*Data records:*
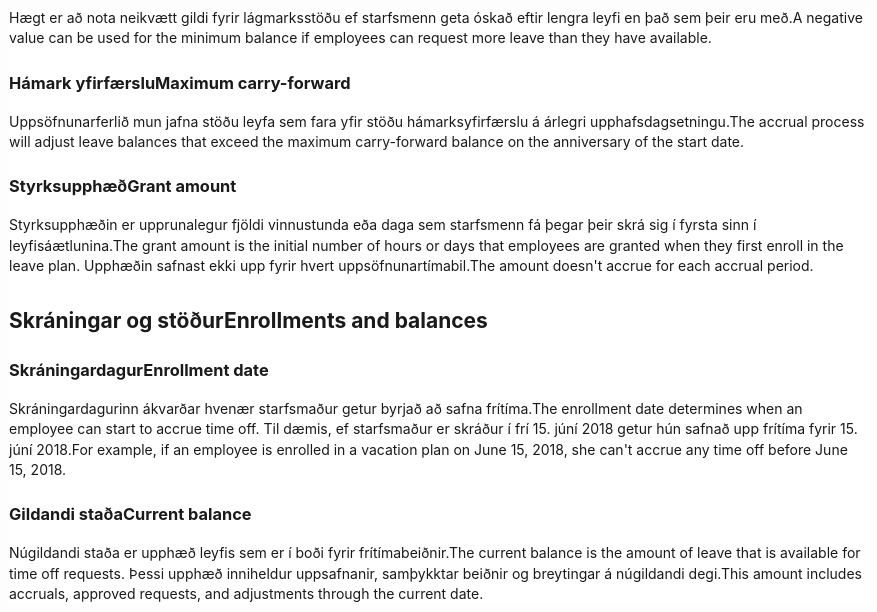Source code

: <span data-ttu-id="2b9b9-172">Hægt er að nota neikvætt gildi fyrir lágmarksstöðu ef starfsmenn geta óskað eftir lengra leyfi en það sem þeir eru með.</span><span class="sxs-lookup"><span data-stu-id="2b9b9-172">A negative value can be used for the minimum balance if employees can request more leave than they have available.</span></span>

### <a name="maximum-carry-forward"></a><span data-ttu-id="2b9b9-173">Hámark yfirfærslu</span><span class="sxs-lookup"><span data-stu-id="2b9b9-173">Maximum carry-forward</span></span>

<span data-ttu-id="2b9b9-174">Uppsöfnunarferlið mun jafna stöðu leyfa sem fara yfir stöðu hámarksyfirfærslu á árlegri upphafsdagsetningu.</span><span class="sxs-lookup"><span data-stu-id="2b9b9-174">The accrual process will adjust leave balances that exceed the maximum carry-forward balance on the anniversary of the start date.</span></span>

### <a name="grant-amount"></a><span data-ttu-id="2b9b9-175">Styrksupphæð</span><span class="sxs-lookup"><span data-stu-id="2b9b9-175">Grant amount</span></span>

<span data-ttu-id="2b9b9-176">Styrksupphæðin er upprunalegur fjöldi vinnustunda eða daga sem starfsmenn fá þegar þeir skrá sig í fyrsta sinn í leyfisáætlunina.</span><span class="sxs-lookup"><span data-stu-id="2b9b9-176">The grant amount is the initial number of hours or days that employees are granted when they first enroll in the leave plan.</span></span> <span data-ttu-id="2b9b9-177">Upphæðin safnast ekki upp fyrir hvert uppsöfnunartímabil.</span><span class="sxs-lookup"><span data-stu-id="2b9b9-177">The amount doesn't accrue for each accrual period.</span></span>

## <a name="enrollments-and-balances"></a><span data-ttu-id="2b9b9-178">Skráningar og stöður</span><span class="sxs-lookup"><span data-stu-id="2b9b9-178">Enrollments and balances</span></span>

### <a name="enrollment-date"></a><span data-ttu-id="2b9b9-179">Skráningardagur</span><span class="sxs-lookup"><span data-stu-id="2b9b9-179">Enrollment date</span></span>

<span data-ttu-id="2b9b9-180">Skráningardagurinn ákvarðar hvenær starfsmaður getur byrjað að safna frítíma.</span><span class="sxs-lookup"><span data-stu-id="2b9b9-180">The enrollment date determines when an employee can start to accrue time off.</span></span> <span data-ttu-id="2b9b9-181">Til dæmis, ef starfsmaður er skráður í frí 15. júní 2018 getur hún safnað upp frítíma fyrir 15. júní 2018.</span><span class="sxs-lookup"><span data-stu-id="2b9b9-181">For example, if an employee is enrolled in a vacation plan on June 15, 2018, she can't accrue any time off before June 15, 2018.</span></span>

### <a name="current-balance"></a><span data-ttu-id="2b9b9-182">Gildandi staða</span><span class="sxs-lookup"><span data-stu-id="2b9b9-182">Current balance</span></span>

<span data-ttu-id="2b9b9-183">Núgildandi staða er upphæð leyfis sem er í boði fyrir frítímabeiðnir.</span><span class="sxs-lookup"><span data-stu-id="2b9b9-183">The current balance is the amount of leave that is available for time off requests.</span></span> <span data-ttu-id="2b9b9-184">Þessi upphæð inniheldur uppsafnanir, samþykktar beiðnir og breytingar á núgildandi degi.</span><span class="sxs-lookup"><span data-stu-id="2b9b9-184">This amount includes accruals, approved requests, and adjustments through the current date.</span></span>
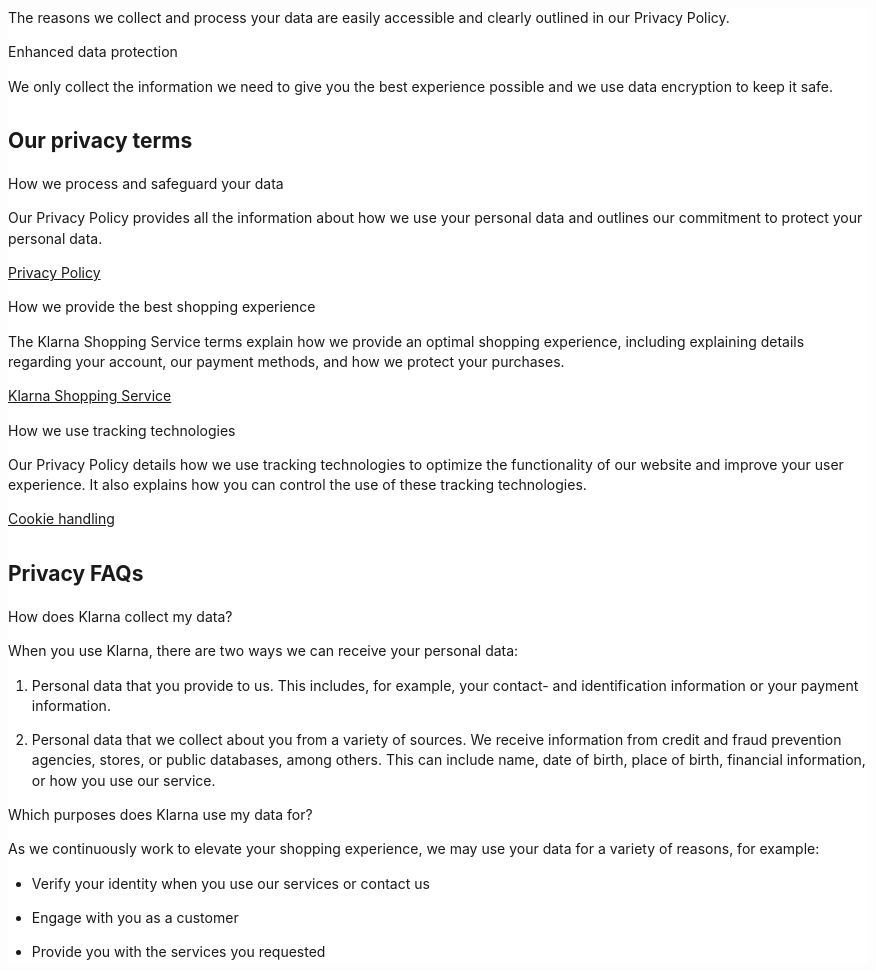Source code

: The reasons we collect and process your data are easily accessible and clearly outlined in our Privacy Policy.

Enhanced data protection

We only collect the information we need to give you the best experience possible and we use data encryption to keep it safe.

Our privacy terms
-----------------

How we process and safeguard your data

Our Privacy Policy provides all the information about how we use your personal data and outlines our commitment to protect your personal data.

[Privacy Policy](https://cdn.klarna.com/1.0/shared/content/legal/terms/en-us/privacy "Privacy Policy")

How we provide the best shopping experience

The Klarna Shopping Service terms explain how we provide an optimal shopping experience, including explaining details regarding your account, our payment methods, and how we protect your purchases.

[Klarna Shopping Service](https://cdn.klarna.com/1.0/shared/content/legal/terms/en-us/user "Klarna Shopping Service")

How we use tracking technologies

Our Privacy Policy details how we use tracking technologies to optimize the functionality of our website and improve your user experience. It also explains how you can control the use of these tracking technologies.

[Cookie handling](https://cdn.klarna.com/1.0/shared/content/legal/terms/en-us/privacy "Cookie handling")

Privacy FAQs
------------

How does Klarna collect my data?

When you use Klarna, there are two ways we can receive your personal data: 

1. Personal data that you provide to us. This includes, for example, your contact- and identification information or your payment information.
    
2. Personal data that we collect about you from a variety of sources. We receive information from credit and fraud prevention agencies, stores, or public databases, among others. This can include name, date of birth, place of birth, financial information, or how you use our service. 
    

Which purposes does Klarna use my data for?

As we continuously work to elevate your shopping experience, we may use your data for a variety of reasons, for example: 

* Verify your identity when you use our services or contact us
    
* Engage with you as a customer
    
* Provide you with the services you requested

*What you will do:* Look over the material above and show each line where "reasons" appears.

*Exercise output:*
: The reasons we collect and process your data are easily accessible and clearly outlined in our Privacy Policy.
As we continuously work to elevate your shopping experience, we may use your data for a variety of reasons, for example: 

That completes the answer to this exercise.